Chair, Department of English
Harvard University

ImageJim Engell teaches courses in romantic poetry, eighteenth-century studies, rhetoric, and environmental issues. At Harvard, where he serves as chair of the Department of English, he has received four faculty-wide individual teaching and advising prizes. For the Gilder-Lehrman Institute of American History he has taught, with Glenn Adelson, a course on American environmental history and its pertinence for environmental issues today. He has lectured on environmental education in the US, Japan, and China.

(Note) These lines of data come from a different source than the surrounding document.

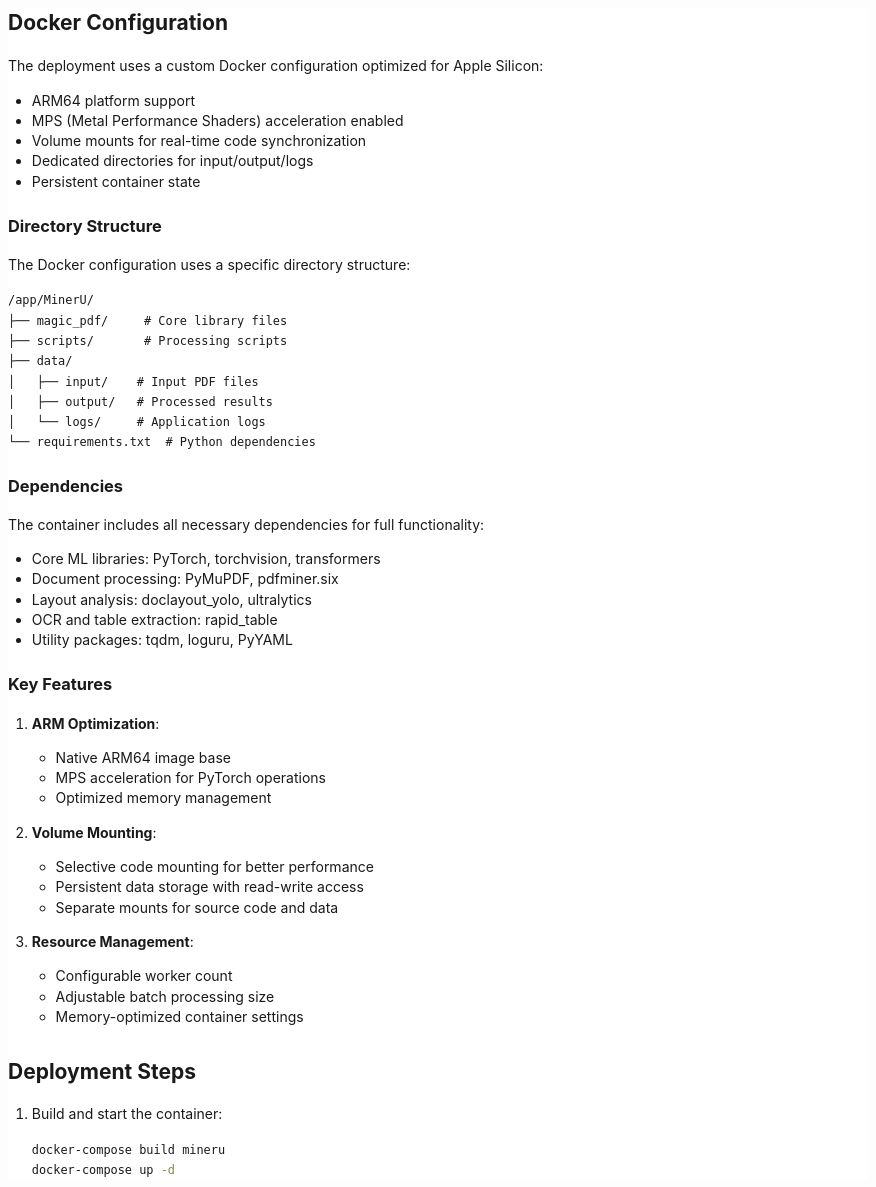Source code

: ## Docker Configuration

The deployment uses a custom Docker configuration optimized for Apple Silicon:

- ARM64 platform support
- MPS (Metal Performance Shaders) acceleration enabled
- Volume mounts for real-time code synchronization
- Dedicated directories for input/output/logs
- Persistent container state

### Directory Structure

The Docker configuration uses a specific directory structure:
```
/app/MinerU/
├── magic_pdf/     # Core library files
├── scripts/       # Processing scripts
├── data/
│   ├── input/    # Input PDF files
│   ├── output/   # Processed results
│   └── logs/     # Application logs
└── requirements.txt  # Python dependencies
```

### Dependencies

The container includes all necessary dependencies for full functionality:
- Core ML libraries: PyTorch, torchvision, transformers
- Document processing: PyMuPDF, pdfminer.six
- Layout analysis: doclayout_yolo, ultralytics
- OCR and table extraction: rapid_table
- Utility packages: tqdm, loguru, PyYAML

### Key Features

1. **ARM Optimization**:
   - Native ARM64 image base
   - MPS acceleration for PyTorch operations
   - Optimized memory management

2. **Volume Mounting**:
   - Selective code mounting for better performance
   - Persistent data storage with read-write access
   - Separate mounts for source code and data

3. **Resource Management**:
   - Configurable worker count
   - Adjustable batch processing size
   - Memory-optimized container settings

## Deployment Steps

1. Build and start the container:
   ```bash
   docker-compose build mineru
   docker-compose up -d
   ```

He began his studies leaning toward science. Experiments he conducted indicated that untreated biodegradable detergent harms fish more than untreated non-biodegradable detergent, and later research confirmed these findings. On a short-term National Science Foundation fellowship at the Jackson Laboratory, he participated in a study of genetic predisposition to cancer. After receiving undergraduate and advanced degrees in the humanities, he has, since 1978, taught literature at Harvard. He has also chaired the degree program in History & Literature, and served on the Committee on the Study of Religion.

Among his books are
The Creative Imagination (1981), The Committed Word: Literature and Public Values (1999), and, with Anthony Dangerfield, Saving Higher Education in the Age of Money (2005), which won in 2007 the Association of American Colleges & Universities Ness Book Award for best book on liberal education. He edited, with W. Jackson Bate, Samuel Taylor Coleridge’s Biographia Literaria (1983). Numerous articles include one on Coleridge, “Imagining into Nature: ‘This Lime-Tree Bower My Prison.’” For Harvard’s recent curricular review he wrote “Only This: Connect,” an essay on the need and advantages of teaching the arts and sciences together.

Jim Engell has served as president of the Association of Literary Scholars and Critics and is a member of the Cambridge Scientific Club and the American Academy of Arts and Sciences. He and his wife Ainslie live on a small farm in Acton, Massachusetts. They have two grown children.